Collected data
=-=-=-=-=
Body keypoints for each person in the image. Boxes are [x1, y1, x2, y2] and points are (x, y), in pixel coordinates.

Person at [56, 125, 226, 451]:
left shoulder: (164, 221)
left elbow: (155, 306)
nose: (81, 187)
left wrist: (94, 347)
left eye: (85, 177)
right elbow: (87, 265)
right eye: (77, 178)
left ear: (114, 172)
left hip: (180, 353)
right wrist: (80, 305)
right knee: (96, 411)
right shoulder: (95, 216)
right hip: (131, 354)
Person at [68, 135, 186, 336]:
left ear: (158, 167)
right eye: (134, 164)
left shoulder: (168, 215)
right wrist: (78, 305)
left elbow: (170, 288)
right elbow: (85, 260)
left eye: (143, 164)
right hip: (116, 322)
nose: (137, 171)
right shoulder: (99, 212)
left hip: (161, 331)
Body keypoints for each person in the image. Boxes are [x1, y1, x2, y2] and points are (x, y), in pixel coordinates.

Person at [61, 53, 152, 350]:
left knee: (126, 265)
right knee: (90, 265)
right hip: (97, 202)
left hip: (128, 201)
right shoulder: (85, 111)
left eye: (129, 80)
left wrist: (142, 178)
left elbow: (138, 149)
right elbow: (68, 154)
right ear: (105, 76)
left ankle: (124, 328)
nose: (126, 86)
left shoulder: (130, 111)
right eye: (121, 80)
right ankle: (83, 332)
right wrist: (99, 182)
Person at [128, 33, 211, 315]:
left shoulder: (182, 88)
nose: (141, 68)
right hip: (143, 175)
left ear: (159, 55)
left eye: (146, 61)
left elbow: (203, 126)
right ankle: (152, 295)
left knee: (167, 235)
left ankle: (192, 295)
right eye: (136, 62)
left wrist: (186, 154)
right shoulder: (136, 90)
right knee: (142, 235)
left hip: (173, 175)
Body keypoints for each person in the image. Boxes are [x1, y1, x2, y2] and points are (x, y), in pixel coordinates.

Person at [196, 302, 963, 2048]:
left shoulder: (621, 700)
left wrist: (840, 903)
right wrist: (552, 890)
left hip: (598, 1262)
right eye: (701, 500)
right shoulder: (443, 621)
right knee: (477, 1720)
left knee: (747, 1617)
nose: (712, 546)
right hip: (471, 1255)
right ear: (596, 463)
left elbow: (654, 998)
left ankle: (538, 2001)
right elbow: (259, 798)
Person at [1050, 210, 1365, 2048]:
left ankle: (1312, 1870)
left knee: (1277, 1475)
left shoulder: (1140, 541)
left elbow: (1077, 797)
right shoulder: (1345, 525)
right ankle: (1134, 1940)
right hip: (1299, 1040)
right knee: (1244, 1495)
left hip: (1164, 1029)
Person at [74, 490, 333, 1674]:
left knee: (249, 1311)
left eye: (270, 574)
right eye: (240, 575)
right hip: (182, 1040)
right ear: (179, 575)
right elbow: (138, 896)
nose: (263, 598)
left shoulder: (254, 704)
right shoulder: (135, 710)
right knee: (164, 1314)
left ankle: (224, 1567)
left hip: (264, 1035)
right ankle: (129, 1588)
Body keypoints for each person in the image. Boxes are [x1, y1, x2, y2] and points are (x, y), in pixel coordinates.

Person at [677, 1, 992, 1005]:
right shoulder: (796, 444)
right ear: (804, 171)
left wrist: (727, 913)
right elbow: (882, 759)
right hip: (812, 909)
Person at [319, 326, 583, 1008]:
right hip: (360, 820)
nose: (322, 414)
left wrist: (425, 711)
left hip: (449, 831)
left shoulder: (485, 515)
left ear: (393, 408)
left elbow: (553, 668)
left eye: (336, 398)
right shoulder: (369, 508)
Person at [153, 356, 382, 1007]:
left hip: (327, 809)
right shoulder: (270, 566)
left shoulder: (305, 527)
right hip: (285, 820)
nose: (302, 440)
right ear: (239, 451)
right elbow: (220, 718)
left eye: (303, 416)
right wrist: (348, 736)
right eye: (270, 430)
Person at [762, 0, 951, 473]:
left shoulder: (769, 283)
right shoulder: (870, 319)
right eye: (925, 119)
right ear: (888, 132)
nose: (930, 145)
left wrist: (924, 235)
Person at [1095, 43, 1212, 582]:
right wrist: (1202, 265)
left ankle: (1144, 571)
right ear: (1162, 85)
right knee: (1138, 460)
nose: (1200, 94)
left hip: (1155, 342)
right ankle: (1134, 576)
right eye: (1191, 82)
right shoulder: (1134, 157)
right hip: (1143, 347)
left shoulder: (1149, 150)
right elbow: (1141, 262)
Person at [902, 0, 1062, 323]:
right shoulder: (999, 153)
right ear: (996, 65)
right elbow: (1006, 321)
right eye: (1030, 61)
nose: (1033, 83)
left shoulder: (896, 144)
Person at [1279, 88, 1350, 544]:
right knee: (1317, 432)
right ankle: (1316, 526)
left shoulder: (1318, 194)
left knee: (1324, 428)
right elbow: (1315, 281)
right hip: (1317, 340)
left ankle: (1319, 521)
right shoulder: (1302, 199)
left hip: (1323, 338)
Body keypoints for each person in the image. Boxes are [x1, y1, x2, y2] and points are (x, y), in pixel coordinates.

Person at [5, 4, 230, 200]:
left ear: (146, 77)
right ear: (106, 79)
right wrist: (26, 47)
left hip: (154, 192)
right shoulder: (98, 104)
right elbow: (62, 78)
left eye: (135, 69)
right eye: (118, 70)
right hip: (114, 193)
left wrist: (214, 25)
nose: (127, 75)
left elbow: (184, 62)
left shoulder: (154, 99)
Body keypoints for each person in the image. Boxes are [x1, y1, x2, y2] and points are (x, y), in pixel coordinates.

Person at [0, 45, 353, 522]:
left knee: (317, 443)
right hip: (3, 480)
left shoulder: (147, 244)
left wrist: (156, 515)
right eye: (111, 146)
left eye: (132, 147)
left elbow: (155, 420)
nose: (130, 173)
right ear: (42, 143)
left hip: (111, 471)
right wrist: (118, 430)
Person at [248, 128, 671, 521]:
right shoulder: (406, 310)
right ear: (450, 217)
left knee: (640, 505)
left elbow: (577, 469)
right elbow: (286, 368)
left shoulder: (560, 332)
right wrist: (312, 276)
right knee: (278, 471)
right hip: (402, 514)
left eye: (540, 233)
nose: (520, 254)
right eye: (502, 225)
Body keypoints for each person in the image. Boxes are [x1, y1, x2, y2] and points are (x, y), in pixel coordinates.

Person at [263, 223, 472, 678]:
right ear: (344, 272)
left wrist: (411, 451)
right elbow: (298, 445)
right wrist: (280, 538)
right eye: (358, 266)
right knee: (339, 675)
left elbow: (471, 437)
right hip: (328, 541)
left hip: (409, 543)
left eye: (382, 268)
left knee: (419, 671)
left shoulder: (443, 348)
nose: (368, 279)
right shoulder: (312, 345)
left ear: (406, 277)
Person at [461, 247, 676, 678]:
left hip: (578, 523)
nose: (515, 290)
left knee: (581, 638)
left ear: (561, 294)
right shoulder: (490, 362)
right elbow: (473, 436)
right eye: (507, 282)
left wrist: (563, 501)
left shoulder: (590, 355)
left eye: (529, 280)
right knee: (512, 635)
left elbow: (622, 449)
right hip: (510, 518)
=-=-=-=-=
__TASK TO CARRY OUT__. Among the entries above, locate the lines containing "right hip: (285, 820)" and "nose: (127, 75)", and transcribe exactly those two lines and all lines between.

__RESPONSE__.
right hip: (285, 820)
nose: (302, 440)
right ear: (239, 451)
right elbow: (220, 718)
left eye: (303, 416)
right wrist: (348, 736)
right eye: (270, 430)
Person at [762, 0, 951, 473]:
left shoulder: (769, 283)
right shoulder: (870, 319)
right eye: (925, 119)
right ear: (888, 132)
nose: (930, 145)
left wrist: (924, 235)
Person at [1095, 43, 1212, 582]:
right wrist: (1202, 265)
left ankle: (1144, 571)
right ear: (1162, 85)
right knee: (1138, 460)
nose: (1200, 94)
left hip: (1155, 342)
right ankle: (1134, 576)
right eye: (1191, 82)
right shoulder: (1134, 157)
right hip: (1143, 347)
left shoulder: (1149, 150)
right elbow: (1141, 262)
Person at [902, 0, 1062, 323]:
right shoulder: (999, 153)
right ear: (996, 65)
right elbow: (1006, 321)
right eye: (1030, 61)
nose: (1033, 83)
left shoulder: (896, 144)
Person at [1279, 88, 1350, 544]:
right knee: (1317, 432)
right ankle: (1316, 526)
left shoulder: (1318, 194)
left knee: (1324, 428)
right elbow: (1315, 281)
right hip: (1317, 340)
left ankle: (1319, 521)
right shoulder: (1302, 199)
left hip: (1323, 338)
Body keypoints for each person in the image. Boxes are [x1, y1, x2, y2] and points are (x, y), in pixel coordinates.

Person at [5, 4, 230, 200]:
left ear: (146, 77)
right ear: (106, 79)
right wrist: (26, 47)
left hip: (154, 192)
right shoulder: (98, 104)
right elbow: (62, 78)
left eye: (135, 69)
right eye: (118, 70)
right hip: (114, 193)
left wrist: (214, 25)
nose: (127, 75)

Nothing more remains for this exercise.